5. Análise da jurisprudência e evolução do entendimento
judicial
A jurisprudência brasileira demonstra uma evolução
significativa quanto à responsabilidade civil dos cartórios. Antes da lei
13.286/16, os tribunais aplicavam predominantemente a responsabilidade
objetiva, conforme evidenciado em decisões anteriores a essa mudança
legislativa
TJ/SC - AC 84131/07: Notário responsabilizado por
negligência ao não verificar a autenticidade dos documentos apresentados para
lavratura de escritura. O tribunal adotou o entendimento de que a fé pública do
notário gerava a presunção de veracidade do ato, mas que, caso ocorresse um
erro, a responsabilidade seria objetiva.
TJ/MG - AC 10647091032456003/13: Reconhecimento da
responsabilidade solidária do tabelião, corretora e imobiliária em transação
fraudulenta. A decisão reforçou o entendimento de que o tabelião deveria
responder independentemente da verificação de culpa.
Com a entrada em vigor da lei 13.286/16, a jurisprudência
passou a exigir a comprovação de culpa ou dolo para a responsabilização dos
notários e registradores, conforme demonstram decisões mais recentes:
STJ - AgRg no AREsp 491976/RJ: Excludente de
responsabilidade aplicada quando a falsidade documental não era perceptível a
olho nu. O tribunal reforçou que a atuação do notário deve ser avaliada caso a
caso, considerando se havia meios razoáveis para detectar a fraude.
TJ/DF - AC 682241620038070001/05: Exclusão da
responsabilidade do tabelião por não ter participado da falsificação da
procuração. O entendimento atual considera que o tabelião só pode ser
responsabilizado se ficar comprovada sua omissão ou falta de diligência.
A tendência jurisprudencial mais recente aponta para um
equilíbrio entre as abordagens, impondo a responsabilidade civil dos cartórios
nos casos em que há falha na verificação de autenticidade dos documentos, mas
afastando a condenação quando os mecanismos de conferência adotados foram
adequados e o erro não era identificável.
6. Medidas preventivas e boas práticas
Diante da complexidade do tema, é fundamental que os
cartórios adotem medidas rigorosas para mitigar riscos e reduzir fraudes.
Algumas boas práticas incluem:
Verificação biométrica e certificação digital para garantir
autenticidade dos atos notariais.
Aprimoramento dos mecanismos de controle documental,
incluindo a exigência de mais certidões complementares em operações de risco
elevado.
Uso de blockchain para criar um banco de dados inviolável
sobre atos notariais, garantindo rastreabilidade e maior segurança.
Treinamento contínuo dos prepostos para identificação de
fraudes sofisticadas e aprimoramento da segurança nos processos de verificação
documental.
A implementação dessas medidas não apenas protege os
cartórios contra eventuais ações judiciais, mas também reforça sua
credibilidade e a segurança dos atos praticados.
7. Conclusão
A responsabilidade civil dos cartórios extrajudiciais por
fraudes documentais é um tema que exige um olhar minucioso sobre a interação
entre normas jurídicas, prática cartorária e novas tecnologias.

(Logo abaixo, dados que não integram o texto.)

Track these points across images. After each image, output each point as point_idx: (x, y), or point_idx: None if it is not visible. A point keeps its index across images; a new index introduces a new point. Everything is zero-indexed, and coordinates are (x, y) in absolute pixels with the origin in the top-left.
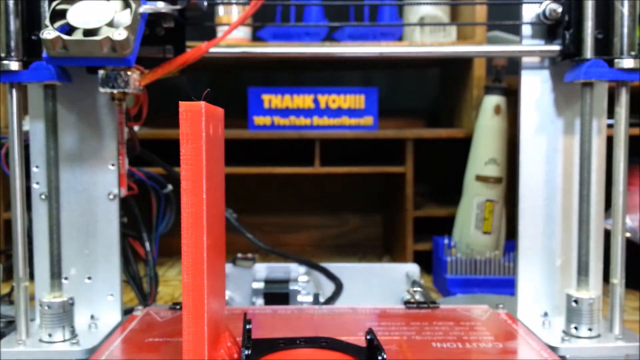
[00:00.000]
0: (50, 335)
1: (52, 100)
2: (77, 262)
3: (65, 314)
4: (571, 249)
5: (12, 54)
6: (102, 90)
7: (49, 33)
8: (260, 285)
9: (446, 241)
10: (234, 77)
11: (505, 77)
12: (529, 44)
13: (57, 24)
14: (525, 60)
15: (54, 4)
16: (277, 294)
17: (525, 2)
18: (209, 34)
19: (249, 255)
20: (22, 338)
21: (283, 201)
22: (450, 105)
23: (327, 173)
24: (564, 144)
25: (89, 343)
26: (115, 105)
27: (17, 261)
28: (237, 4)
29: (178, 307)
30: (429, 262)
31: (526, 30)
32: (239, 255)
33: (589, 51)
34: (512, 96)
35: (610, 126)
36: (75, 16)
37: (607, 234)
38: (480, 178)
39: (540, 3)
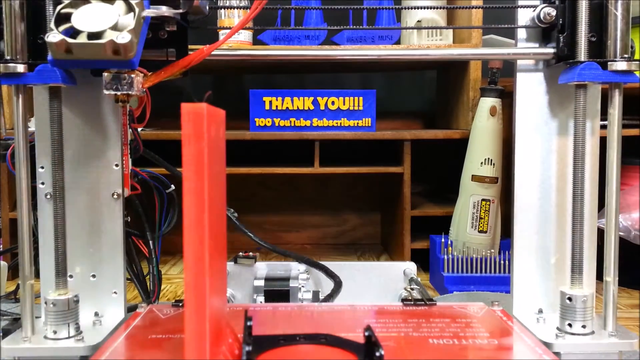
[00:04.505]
0: (55, 332)
1: (57, 102)
2: (81, 260)
3: (70, 311)
4: (565, 247)
5: (18, 56)
6: (106, 92)
7: (54, 36)
8: (261, 282)
9: (443, 240)
10: (235, 79)
11: (500, 79)
12: (523, 47)
13: (62, 27)
14: (520, 62)
15: (58, 7)
16: (278, 291)
17: (520, 7)
18: (211, 37)
19: (250, 253)
20: (28, 335)
21: (283, 201)
22: (446, 107)
23: (327, 173)
24: (558, 144)
25: (93, 339)
26: (119, 107)
27: (22, 259)
28: (238, 8)
29: (180, 304)
30: (426, 260)
31: (521, 33)
32: (240, 253)
33: (582, 54)
34: (507, 98)
35: (604, 127)
36: (80, 20)
37: (601, 233)
38: (476, 178)
39: (535, 7)
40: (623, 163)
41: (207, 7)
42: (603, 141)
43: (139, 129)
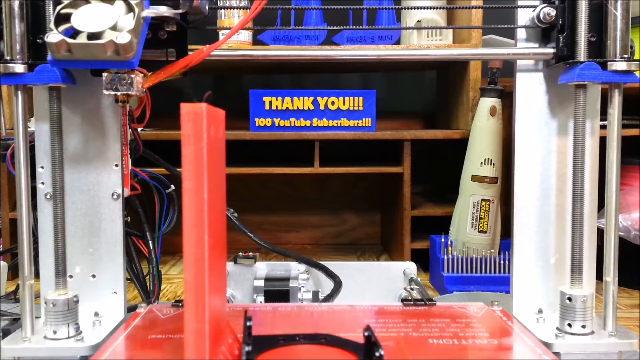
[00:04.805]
0: (55, 332)
1: (57, 102)
2: (81, 260)
3: (69, 311)
4: (565, 247)
5: (18, 56)
6: (105, 92)
7: (53, 36)
8: (260, 282)
9: (443, 240)
10: (235, 79)
11: (500, 79)
12: (523, 47)
13: (62, 27)
14: (520, 62)
15: (58, 8)
16: (278, 291)
17: (520, 7)
18: (211, 37)
19: (250, 253)
20: (27, 335)
21: (283, 201)
22: (446, 107)
23: (327, 173)
24: (557, 144)
25: (93, 340)
26: (118, 107)
27: (22, 260)
28: (238, 8)
29: (180, 304)
30: (426, 261)
31: (521, 33)
32: (240, 253)
33: (582, 54)
34: (507, 98)
35: (604, 127)
36: (80, 20)
37: (601, 233)
38: (476, 178)
39: (535, 7)
40: (623, 163)
41: (207, 7)
42: (603, 141)
43: (139, 129)
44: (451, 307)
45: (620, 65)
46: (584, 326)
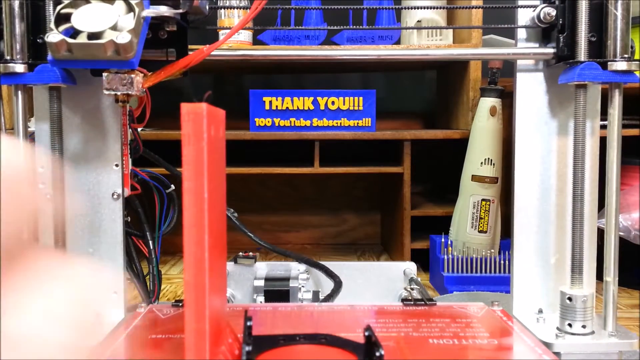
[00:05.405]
0: None
1: (57, 102)
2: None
3: None
4: (565, 247)
5: (18, 56)
6: (106, 92)
7: (54, 36)
8: (261, 282)
9: (443, 240)
10: (235, 79)
11: (500, 79)
12: (523, 47)
13: (62, 27)
14: (520, 62)
15: (58, 7)
16: (278, 291)
17: (521, 7)
18: (211, 37)
19: (250, 253)
20: None
21: (283, 201)
22: (446, 107)
23: (327, 173)
24: (558, 144)
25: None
26: (118, 107)
27: None
28: (238, 8)
29: (180, 304)
30: (426, 261)
31: (521, 33)
32: (240, 253)
33: (582, 54)
34: (507, 98)
35: (604, 127)
36: (80, 20)
37: (601, 233)
38: (476, 178)
39: (535, 7)
40: (623, 163)
41: (207, 7)
42: (603, 141)
43: (139, 129)
44: (451, 307)
45: (621, 65)
46: (584, 326)
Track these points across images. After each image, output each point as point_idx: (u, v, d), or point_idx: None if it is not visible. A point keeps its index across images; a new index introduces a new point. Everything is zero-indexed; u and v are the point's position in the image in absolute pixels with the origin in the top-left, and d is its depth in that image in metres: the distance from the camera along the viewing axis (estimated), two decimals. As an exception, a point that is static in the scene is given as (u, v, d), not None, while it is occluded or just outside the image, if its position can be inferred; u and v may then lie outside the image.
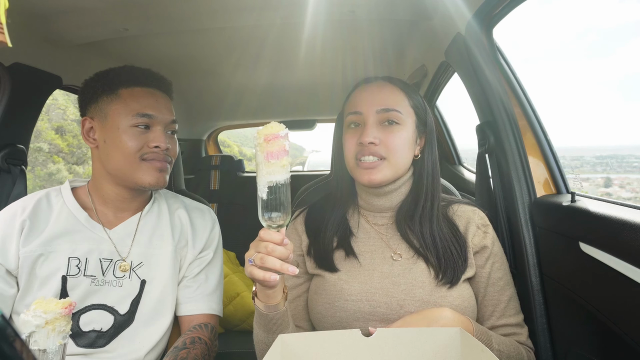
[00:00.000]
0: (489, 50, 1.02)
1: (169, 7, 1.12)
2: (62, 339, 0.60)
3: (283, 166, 0.62)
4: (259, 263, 0.64)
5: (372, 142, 0.83)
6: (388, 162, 0.83)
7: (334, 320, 0.82)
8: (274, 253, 0.64)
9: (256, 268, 0.65)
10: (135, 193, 0.98)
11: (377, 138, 0.83)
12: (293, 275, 0.65)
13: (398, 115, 0.84)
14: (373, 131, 0.83)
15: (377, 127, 0.84)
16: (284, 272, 0.64)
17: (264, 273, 0.64)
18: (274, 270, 0.64)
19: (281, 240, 0.65)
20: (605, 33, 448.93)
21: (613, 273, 0.67)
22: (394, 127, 0.84)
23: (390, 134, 0.84)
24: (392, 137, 0.84)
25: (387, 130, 0.84)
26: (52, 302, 0.60)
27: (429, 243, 0.84)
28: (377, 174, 0.83)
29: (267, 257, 0.64)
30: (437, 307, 0.77)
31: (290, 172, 0.65)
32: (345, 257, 0.87)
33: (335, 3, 1.11)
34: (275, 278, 0.64)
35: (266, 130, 0.63)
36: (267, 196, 0.63)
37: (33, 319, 0.57)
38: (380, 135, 0.83)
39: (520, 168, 0.97)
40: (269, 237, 0.64)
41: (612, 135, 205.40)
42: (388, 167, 0.83)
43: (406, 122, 0.85)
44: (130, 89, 0.94)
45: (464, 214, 0.89)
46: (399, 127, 0.84)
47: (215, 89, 2.06)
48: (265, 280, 0.64)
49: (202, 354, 0.89)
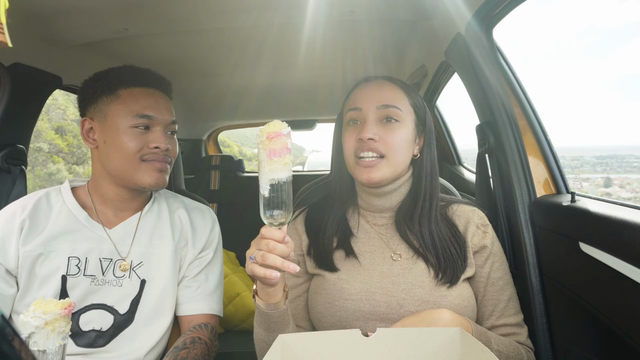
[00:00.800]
0: (489, 50, 1.02)
1: (169, 8, 1.12)
2: (61, 339, 0.60)
3: (285, 164, 0.63)
4: (260, 260, 0.64)
5: (371, 138, 0.82)
6: (387, 160, 0.83)
7: (334, 320, 0.82)
8: (275, 250, 0.64)
9: (257, 265, 0.65)
10: (135, 193, 0.98)
11: (376, 134, 0.83)
12: (294, 272, 0.65)
13: (398, 112, 0.84)
14: (372, 127, 0.83)
15: (376, 123, 0.84)
16: (285, 269, 0.64)
17: (265, 270, 0.64)
18: (275, 268, 0.64)
19: (282, 238, 0.65)
20: (605, 33, 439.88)
21: (613, 273, 0.67)
22: (393, 125, 0.84)
23: (389, 131, 0.84)
24: (392, 134, 0.83)
25: (387, 127, 0.84)
26: (52, 302, 0.60)
27: (428, 243, 0.84)
28: (376, 172, 0.83)
29: (268, 255, 0.64)
30: (435, 309, 0.77)
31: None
32: (345, 257, 0.87)
33: (335, 3, 1.11)
34: (276, 275, 0.64)
35: (269, 128, 0.63)
36: (269, 194, 0.63)
37: (32, 320, 0.57)
38: (380, 132, 0.83)
39: (520, 168, 0.97)
40: (271, 234, 0.65)
41: (612, 135, 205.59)
42: (387, 165, 0.83)
43: (405, 120, 0.85)
44: (129, 89, 0.94)
45: (464, 213, 0.89)
46: (399, 125, 0.84)
47: (215, 89, 2.07)
48: (267, 278, 0.64)
49: (202, 354, 0.89)
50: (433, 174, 0.89)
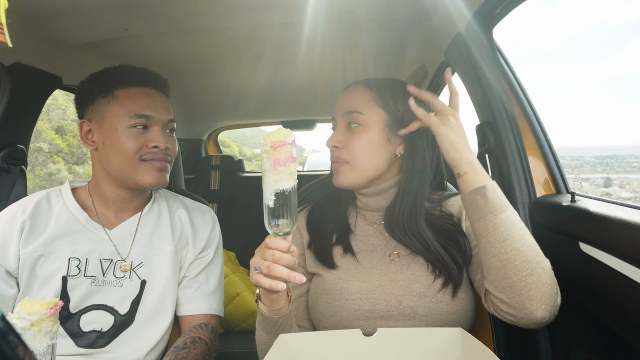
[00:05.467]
0: (489, 50, 1.02)
1: (169, 7, 1.11)
2: (49, 339, 0.58)
3: (290, 174, 0.61)
4: (266, 271, 0.63)
5: (334, 146, 0.85)
6: (351, 166, 0.84)
7: (335, 320, 0.83)
8: (280, 261, 0.63)
9: (262, 276, 0.64)
10: (135, 193, 0.98)
11: (340, 142, 0.85)
12: (300, 283, 0.64)
13: (359, 117, 0.84)
14: (338, 135, 0.86)
15: (343, 130, 0.86)
16: (290, 280, 0.63)
17: (271, 282, 0.63)
18: (281, 279, 0.63)
19: (288, 248, 0.64)
20: (605, 33, 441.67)
21: (613, 273, 0.67)
22: (355, 129, 0.85)
23: (351, 136, 0.85)
24: (353, 139, 0.85)
25: (350, 133, 0.86)
26: (37, 303, 0.59)
27: (417, 242, 0.83)
28: (341, 177, 0.85)
29: (274, 266, 0.62)
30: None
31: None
32: (344, 255, 0.88)
33: (335, 3, 1.11)
34: (282, 287, 0.63)
35: (273, 137, 0.61)
36: (274, 204, 0.61)
37: (17, 322, 0.56)
38: (346, 139, 0.85)
39: (520, 168, 0.97)
40: (276, 245, 0.63)
41: (612, 135, 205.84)
42: (351, 170, 0.85)
43: (369, 124, 0.84)
44: (126, 89, 0.93)
45: (456, 202, 0.90)
46: (361, 129, 0.85)
47: (215, 89, 2.06)
48: (272, 289, 0.64)
49: (203, 354, 0.89)
50: (418, 172, 0.85)
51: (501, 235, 0.69)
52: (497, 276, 0.70)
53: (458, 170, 0.75)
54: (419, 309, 0.79)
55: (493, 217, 0.70)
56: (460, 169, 0.74)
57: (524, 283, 0.68)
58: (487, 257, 0.71)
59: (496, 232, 0.69)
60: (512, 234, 0.69)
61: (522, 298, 0.68)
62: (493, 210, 0.70)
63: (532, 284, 0.68)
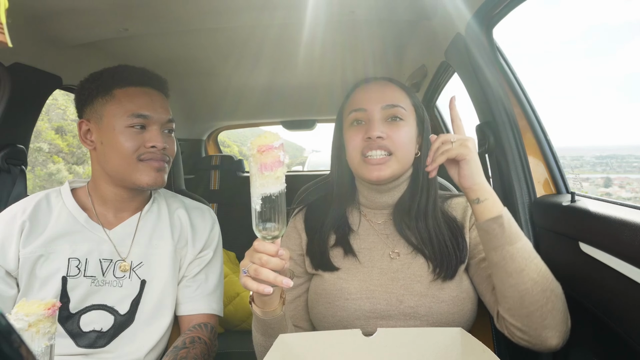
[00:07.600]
0: (489, 50, 1.02)
1: (169, 8, 1.12)
2: (47, 340, 0.58)
3: (277, 178, 0.60)
4: (253, 274, 0.63)
5: (380, 137, 0.83)
6: (395, 157, 0.84)
7: (335, 320, 0.83)
8: (268, 265, 0.62)
9: (250, 279, 0.64)
10: (134, 193, 0.98)
11: (384, 132, 0.84)
12: (287, 287, 0.63)
13: (402, 111, 0.86)
14: (380, 126, 0.84)
15: (382, 123, 0.85)
16: (277, 284, 0.62)
17: (258, 285, 0.63)
18: (268, 283, 0.63)
19: (276, 252, 0.63)
20: (605, 33, 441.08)
21: (613, 273, 0.67)
22: (399, 123, 0.85)
23: (396, 129, 0.85)
24: (398, 132, 0.84)
25: (393, 126, 0.85)
26: (35, 304, 0.59)
27: (425, 238, 0.85)
28: (386, 170, 0.84)
29: (261, 269, 0.62)
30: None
31: (291, 172, 0.63)
32: (344, 255, 0.88)
33: (335, 3, 1.11)
34: (269, 291, 0.63)
35: (259, 140, 0.59)
36: (261, 208, 0.60)
37: (15, 323, 0.55)
38: (387, 131, 0.84)
39: (520, 168, 0.97)
40: (263, 248, 0.63)
41: (612, 135, 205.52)
42: (395, 162, 0.84)
43: (409, 119, 0.87)
44: (124, 89, 0.93)
45: (459, 205, 0.91)
46: (404, 123, 0.86)
47: (215, 89, 2.07)
48: (259, 292, 0.63)
49: (202, 354, 0.89)
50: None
51: (518, 265, 0.70)
52: (514, 305, 0.71)
53: (478, 195, 0.74)
54: (419, 309, 0.79)
55: (510, 247, 0.71)
56: (481, 194, 0.74)
57: (540, 312, 0.69)
58: (504, 287, 0.72)
59: (514, 263, 0.70)
60: (529, 264, 0.70)
61: (538, 327, 0.70)
62: (510, 240, 0.71)
63: (547, 312, 0.69)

A evolução
legislativa tem buscado equilibrar a proteção dos usuários e a limitação dos
riscos enfrentados pelos notários e registradores.
A jurisprudência tem consolidado um modelo híbrido de
responsabilização, exigindo análise criteriosa dos casos concretos para definir
se houve negligência ou se o cartório adotou as melhores práticas disponíveis.
O futuro da atividade notarial dependerá do contínuo
aprimoramento de suas práticas e da modernização dos mecanismos de controle
documental. Somente assim será possível garantir a segurança jurídica dos atos
praticados e a proteção dos cidadãos contra fraudes, sem comprometer a
eficiência do serviço notarial e registral no Brasil.